TASK OBJECTIVE
Output each of the entries below unchanged, character for character.

Entries in a dataset
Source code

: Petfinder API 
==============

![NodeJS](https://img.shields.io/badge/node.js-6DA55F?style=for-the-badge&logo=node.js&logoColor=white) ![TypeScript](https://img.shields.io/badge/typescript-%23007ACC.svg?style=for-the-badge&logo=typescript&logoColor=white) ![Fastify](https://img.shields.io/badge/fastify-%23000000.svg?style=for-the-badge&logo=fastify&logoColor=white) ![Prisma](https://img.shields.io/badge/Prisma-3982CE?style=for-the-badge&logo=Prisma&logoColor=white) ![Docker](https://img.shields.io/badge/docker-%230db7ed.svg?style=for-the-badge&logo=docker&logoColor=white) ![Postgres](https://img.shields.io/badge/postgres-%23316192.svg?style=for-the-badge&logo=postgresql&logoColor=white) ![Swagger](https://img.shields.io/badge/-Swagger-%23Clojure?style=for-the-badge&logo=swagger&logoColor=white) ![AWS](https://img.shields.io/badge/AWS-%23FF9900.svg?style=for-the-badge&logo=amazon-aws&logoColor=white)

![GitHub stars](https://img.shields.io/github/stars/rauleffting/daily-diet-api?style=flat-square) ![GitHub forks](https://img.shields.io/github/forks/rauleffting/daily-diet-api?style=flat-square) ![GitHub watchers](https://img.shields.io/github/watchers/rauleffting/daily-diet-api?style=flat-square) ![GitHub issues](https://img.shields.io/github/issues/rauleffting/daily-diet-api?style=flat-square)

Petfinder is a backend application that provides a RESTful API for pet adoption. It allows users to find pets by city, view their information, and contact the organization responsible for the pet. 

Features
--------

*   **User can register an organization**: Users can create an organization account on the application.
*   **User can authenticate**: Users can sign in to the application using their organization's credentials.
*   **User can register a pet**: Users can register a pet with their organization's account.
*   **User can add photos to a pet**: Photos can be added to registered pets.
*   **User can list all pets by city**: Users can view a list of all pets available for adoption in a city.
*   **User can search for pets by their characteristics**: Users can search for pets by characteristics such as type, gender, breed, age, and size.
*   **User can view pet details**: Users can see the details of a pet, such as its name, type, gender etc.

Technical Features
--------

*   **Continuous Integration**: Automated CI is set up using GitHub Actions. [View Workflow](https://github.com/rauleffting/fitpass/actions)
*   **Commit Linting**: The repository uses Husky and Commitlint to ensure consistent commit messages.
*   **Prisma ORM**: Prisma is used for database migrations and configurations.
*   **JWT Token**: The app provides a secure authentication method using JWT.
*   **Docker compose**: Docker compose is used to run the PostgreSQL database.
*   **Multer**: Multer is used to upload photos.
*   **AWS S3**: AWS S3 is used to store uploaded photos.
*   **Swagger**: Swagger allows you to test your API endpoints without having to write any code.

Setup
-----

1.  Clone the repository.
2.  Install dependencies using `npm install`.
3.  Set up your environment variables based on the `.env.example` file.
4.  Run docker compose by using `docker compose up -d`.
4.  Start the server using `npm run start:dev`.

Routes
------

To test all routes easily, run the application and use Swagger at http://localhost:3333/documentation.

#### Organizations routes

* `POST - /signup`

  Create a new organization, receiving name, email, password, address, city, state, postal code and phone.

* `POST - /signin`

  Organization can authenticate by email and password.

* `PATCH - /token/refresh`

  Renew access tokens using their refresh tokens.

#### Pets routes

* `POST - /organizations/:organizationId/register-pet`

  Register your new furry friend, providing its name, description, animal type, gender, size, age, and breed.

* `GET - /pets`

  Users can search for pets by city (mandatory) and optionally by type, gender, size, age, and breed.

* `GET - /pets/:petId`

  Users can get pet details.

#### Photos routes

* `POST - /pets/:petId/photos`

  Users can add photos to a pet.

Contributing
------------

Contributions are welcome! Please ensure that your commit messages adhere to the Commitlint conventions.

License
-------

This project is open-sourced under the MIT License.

WRITTEN RESPONSE
Source code

: Petfinder API 
==============

![NodeJS](https://img.shields.io/badge/node.js-6DA55F?style=for-the-badge&logo=node.js&logoColor=white) ![TypeScript](https://img.shields.io/badge/typescript-%23007ACC.svg?style=for-the-badge&logo=typescript&logoColor=white) ![Fastify](https://img.shields.io/badge/fastify-%23000000.svg?style=for-the-badge&logo=fastify&logoColor=white) ![Prisma](https://img.shields.io/badge/Prisma-3982CE?style=for-the-badge&logo=Prisma&logoColor=white) ![Docker](https://img.shields.io/badge/docker-%230db7ed.svg?style=for-the-badge&logo=docker&logoColor=white) ![Postgres](https://img.shields.io/badge/postgres-%23316192.svg?style=for-the-badge&logo=postgresql&logoColor=white) ![Swagger](https://img.shields.io/badge/-Swagger-%23Clojure?style=for-the-badge&logo=swagger&logoColor=white) ![AWS](https://img.shields.io/badge/AWS-%23FF9900.svg?style=for-the-badge&logo=amazon-aws&logoColor=white)

![GitHub stars](https://img.shields.io/github/stars/rauleffting/daily-diet-api?style=flat-square) ![GitHub forks](https://img.shields.io/github/forks/rauleffting/daily-diet-api?style=flat-square) ![GitHub watchers](https://img.shields.io/github/watchers/rauleffting/daily-diet-api?style=flat-square) ![GitHub issues](https://img.shields.io/github/issues/rauleffting/daily-diet-api?style=flat-square)

Petfinder is a backend application that provides a RESTful API for pet adoption. It allows users to find pets by city, view their information, and contact the organization responsible for the pet. 

Features
--------

*   **User can register an organization**: Users can create an organization account on the application.
*   **User can authenticate**: Users can sign in to the application using their organization's credentials.
*   **User can register a pet**: Users can register a pet with their organization's account.
*   **User can add photos to a pet**: Photos can be added to registered pets.
*   **User can list all pets by city**: Users can view a list of all pets available for adoption in a city.
*   **User can search for pets by their characteristics**: Users can search for pets by characteristics such as type, gender, breed, age, and size.
*   **User can view pet details**: Users can see the details of a pet, such as its name, type, gender etc.

Technical Features
--------

*   **Continuous Integration**: Automated CI is set up using GitHub Actions. [View Workflow](https://github.com/rauleffting/fitpass/actions)
*   **Commit Linting**: The repository uses Husky and Commitlint to ensure consistent commit messages.
*   **Prisma ORM**: Prisma is used for database migrations and configurations.
*   **JWT Token**: The app provides a secure authentication method using JWT.
*   **Docker compose**: Docker compose is used to run the PostgreSQL database.
*   **Multer**: Multer is used to upload photos.
*   **AWS S3**: AWS S3 is used to store uploaded photos.
*   **Swagger**: Swagger allows you to test your API endpoints without having to write any code.

Setup
-----

1.  Clone the repository.
2.  Install dependencies using `npm install`.
3.  Set up your environment variables based on the `.env.example` file.
4.  Run docker compose by using `docker compose up -d`.
4.  Start the server using `npm run start:dev`.

Routes
------

To test all routes easily, run the application and use Swagger at http://localhost:3333/documentation.

#### Organizations routes

* `POST - /signup`

  Create a new organization, receiving name, email, password, address, city, state, postal code and phone.

* `POST - /signin`

  Organization can authenticate by email and password.

* `PATCH - /token/refresh`

  Renew access tokens using their refresh tokens.

#### Pets routes

* `POST - /organizations/:organizationId/register-pet`

  Register your new furry friend, providing its name, description, animal type, gender, size, age, and breed.

* `GET - /pets`

  Users can search for pets by city (mandatory) and optionally by type, gender, size, age, and breed.

* `GET - /pets/:petId`

  Users can get pet details.

#### Photos routes

* `POST - /pets/:petId/photos`

  Users can add photos to a pet.

Contributing
------------

Contributions are welcome! Please ensure that your commit messages adhere to the Commitlint conventions.

License
-------

This project is open-sourced under the MIT License.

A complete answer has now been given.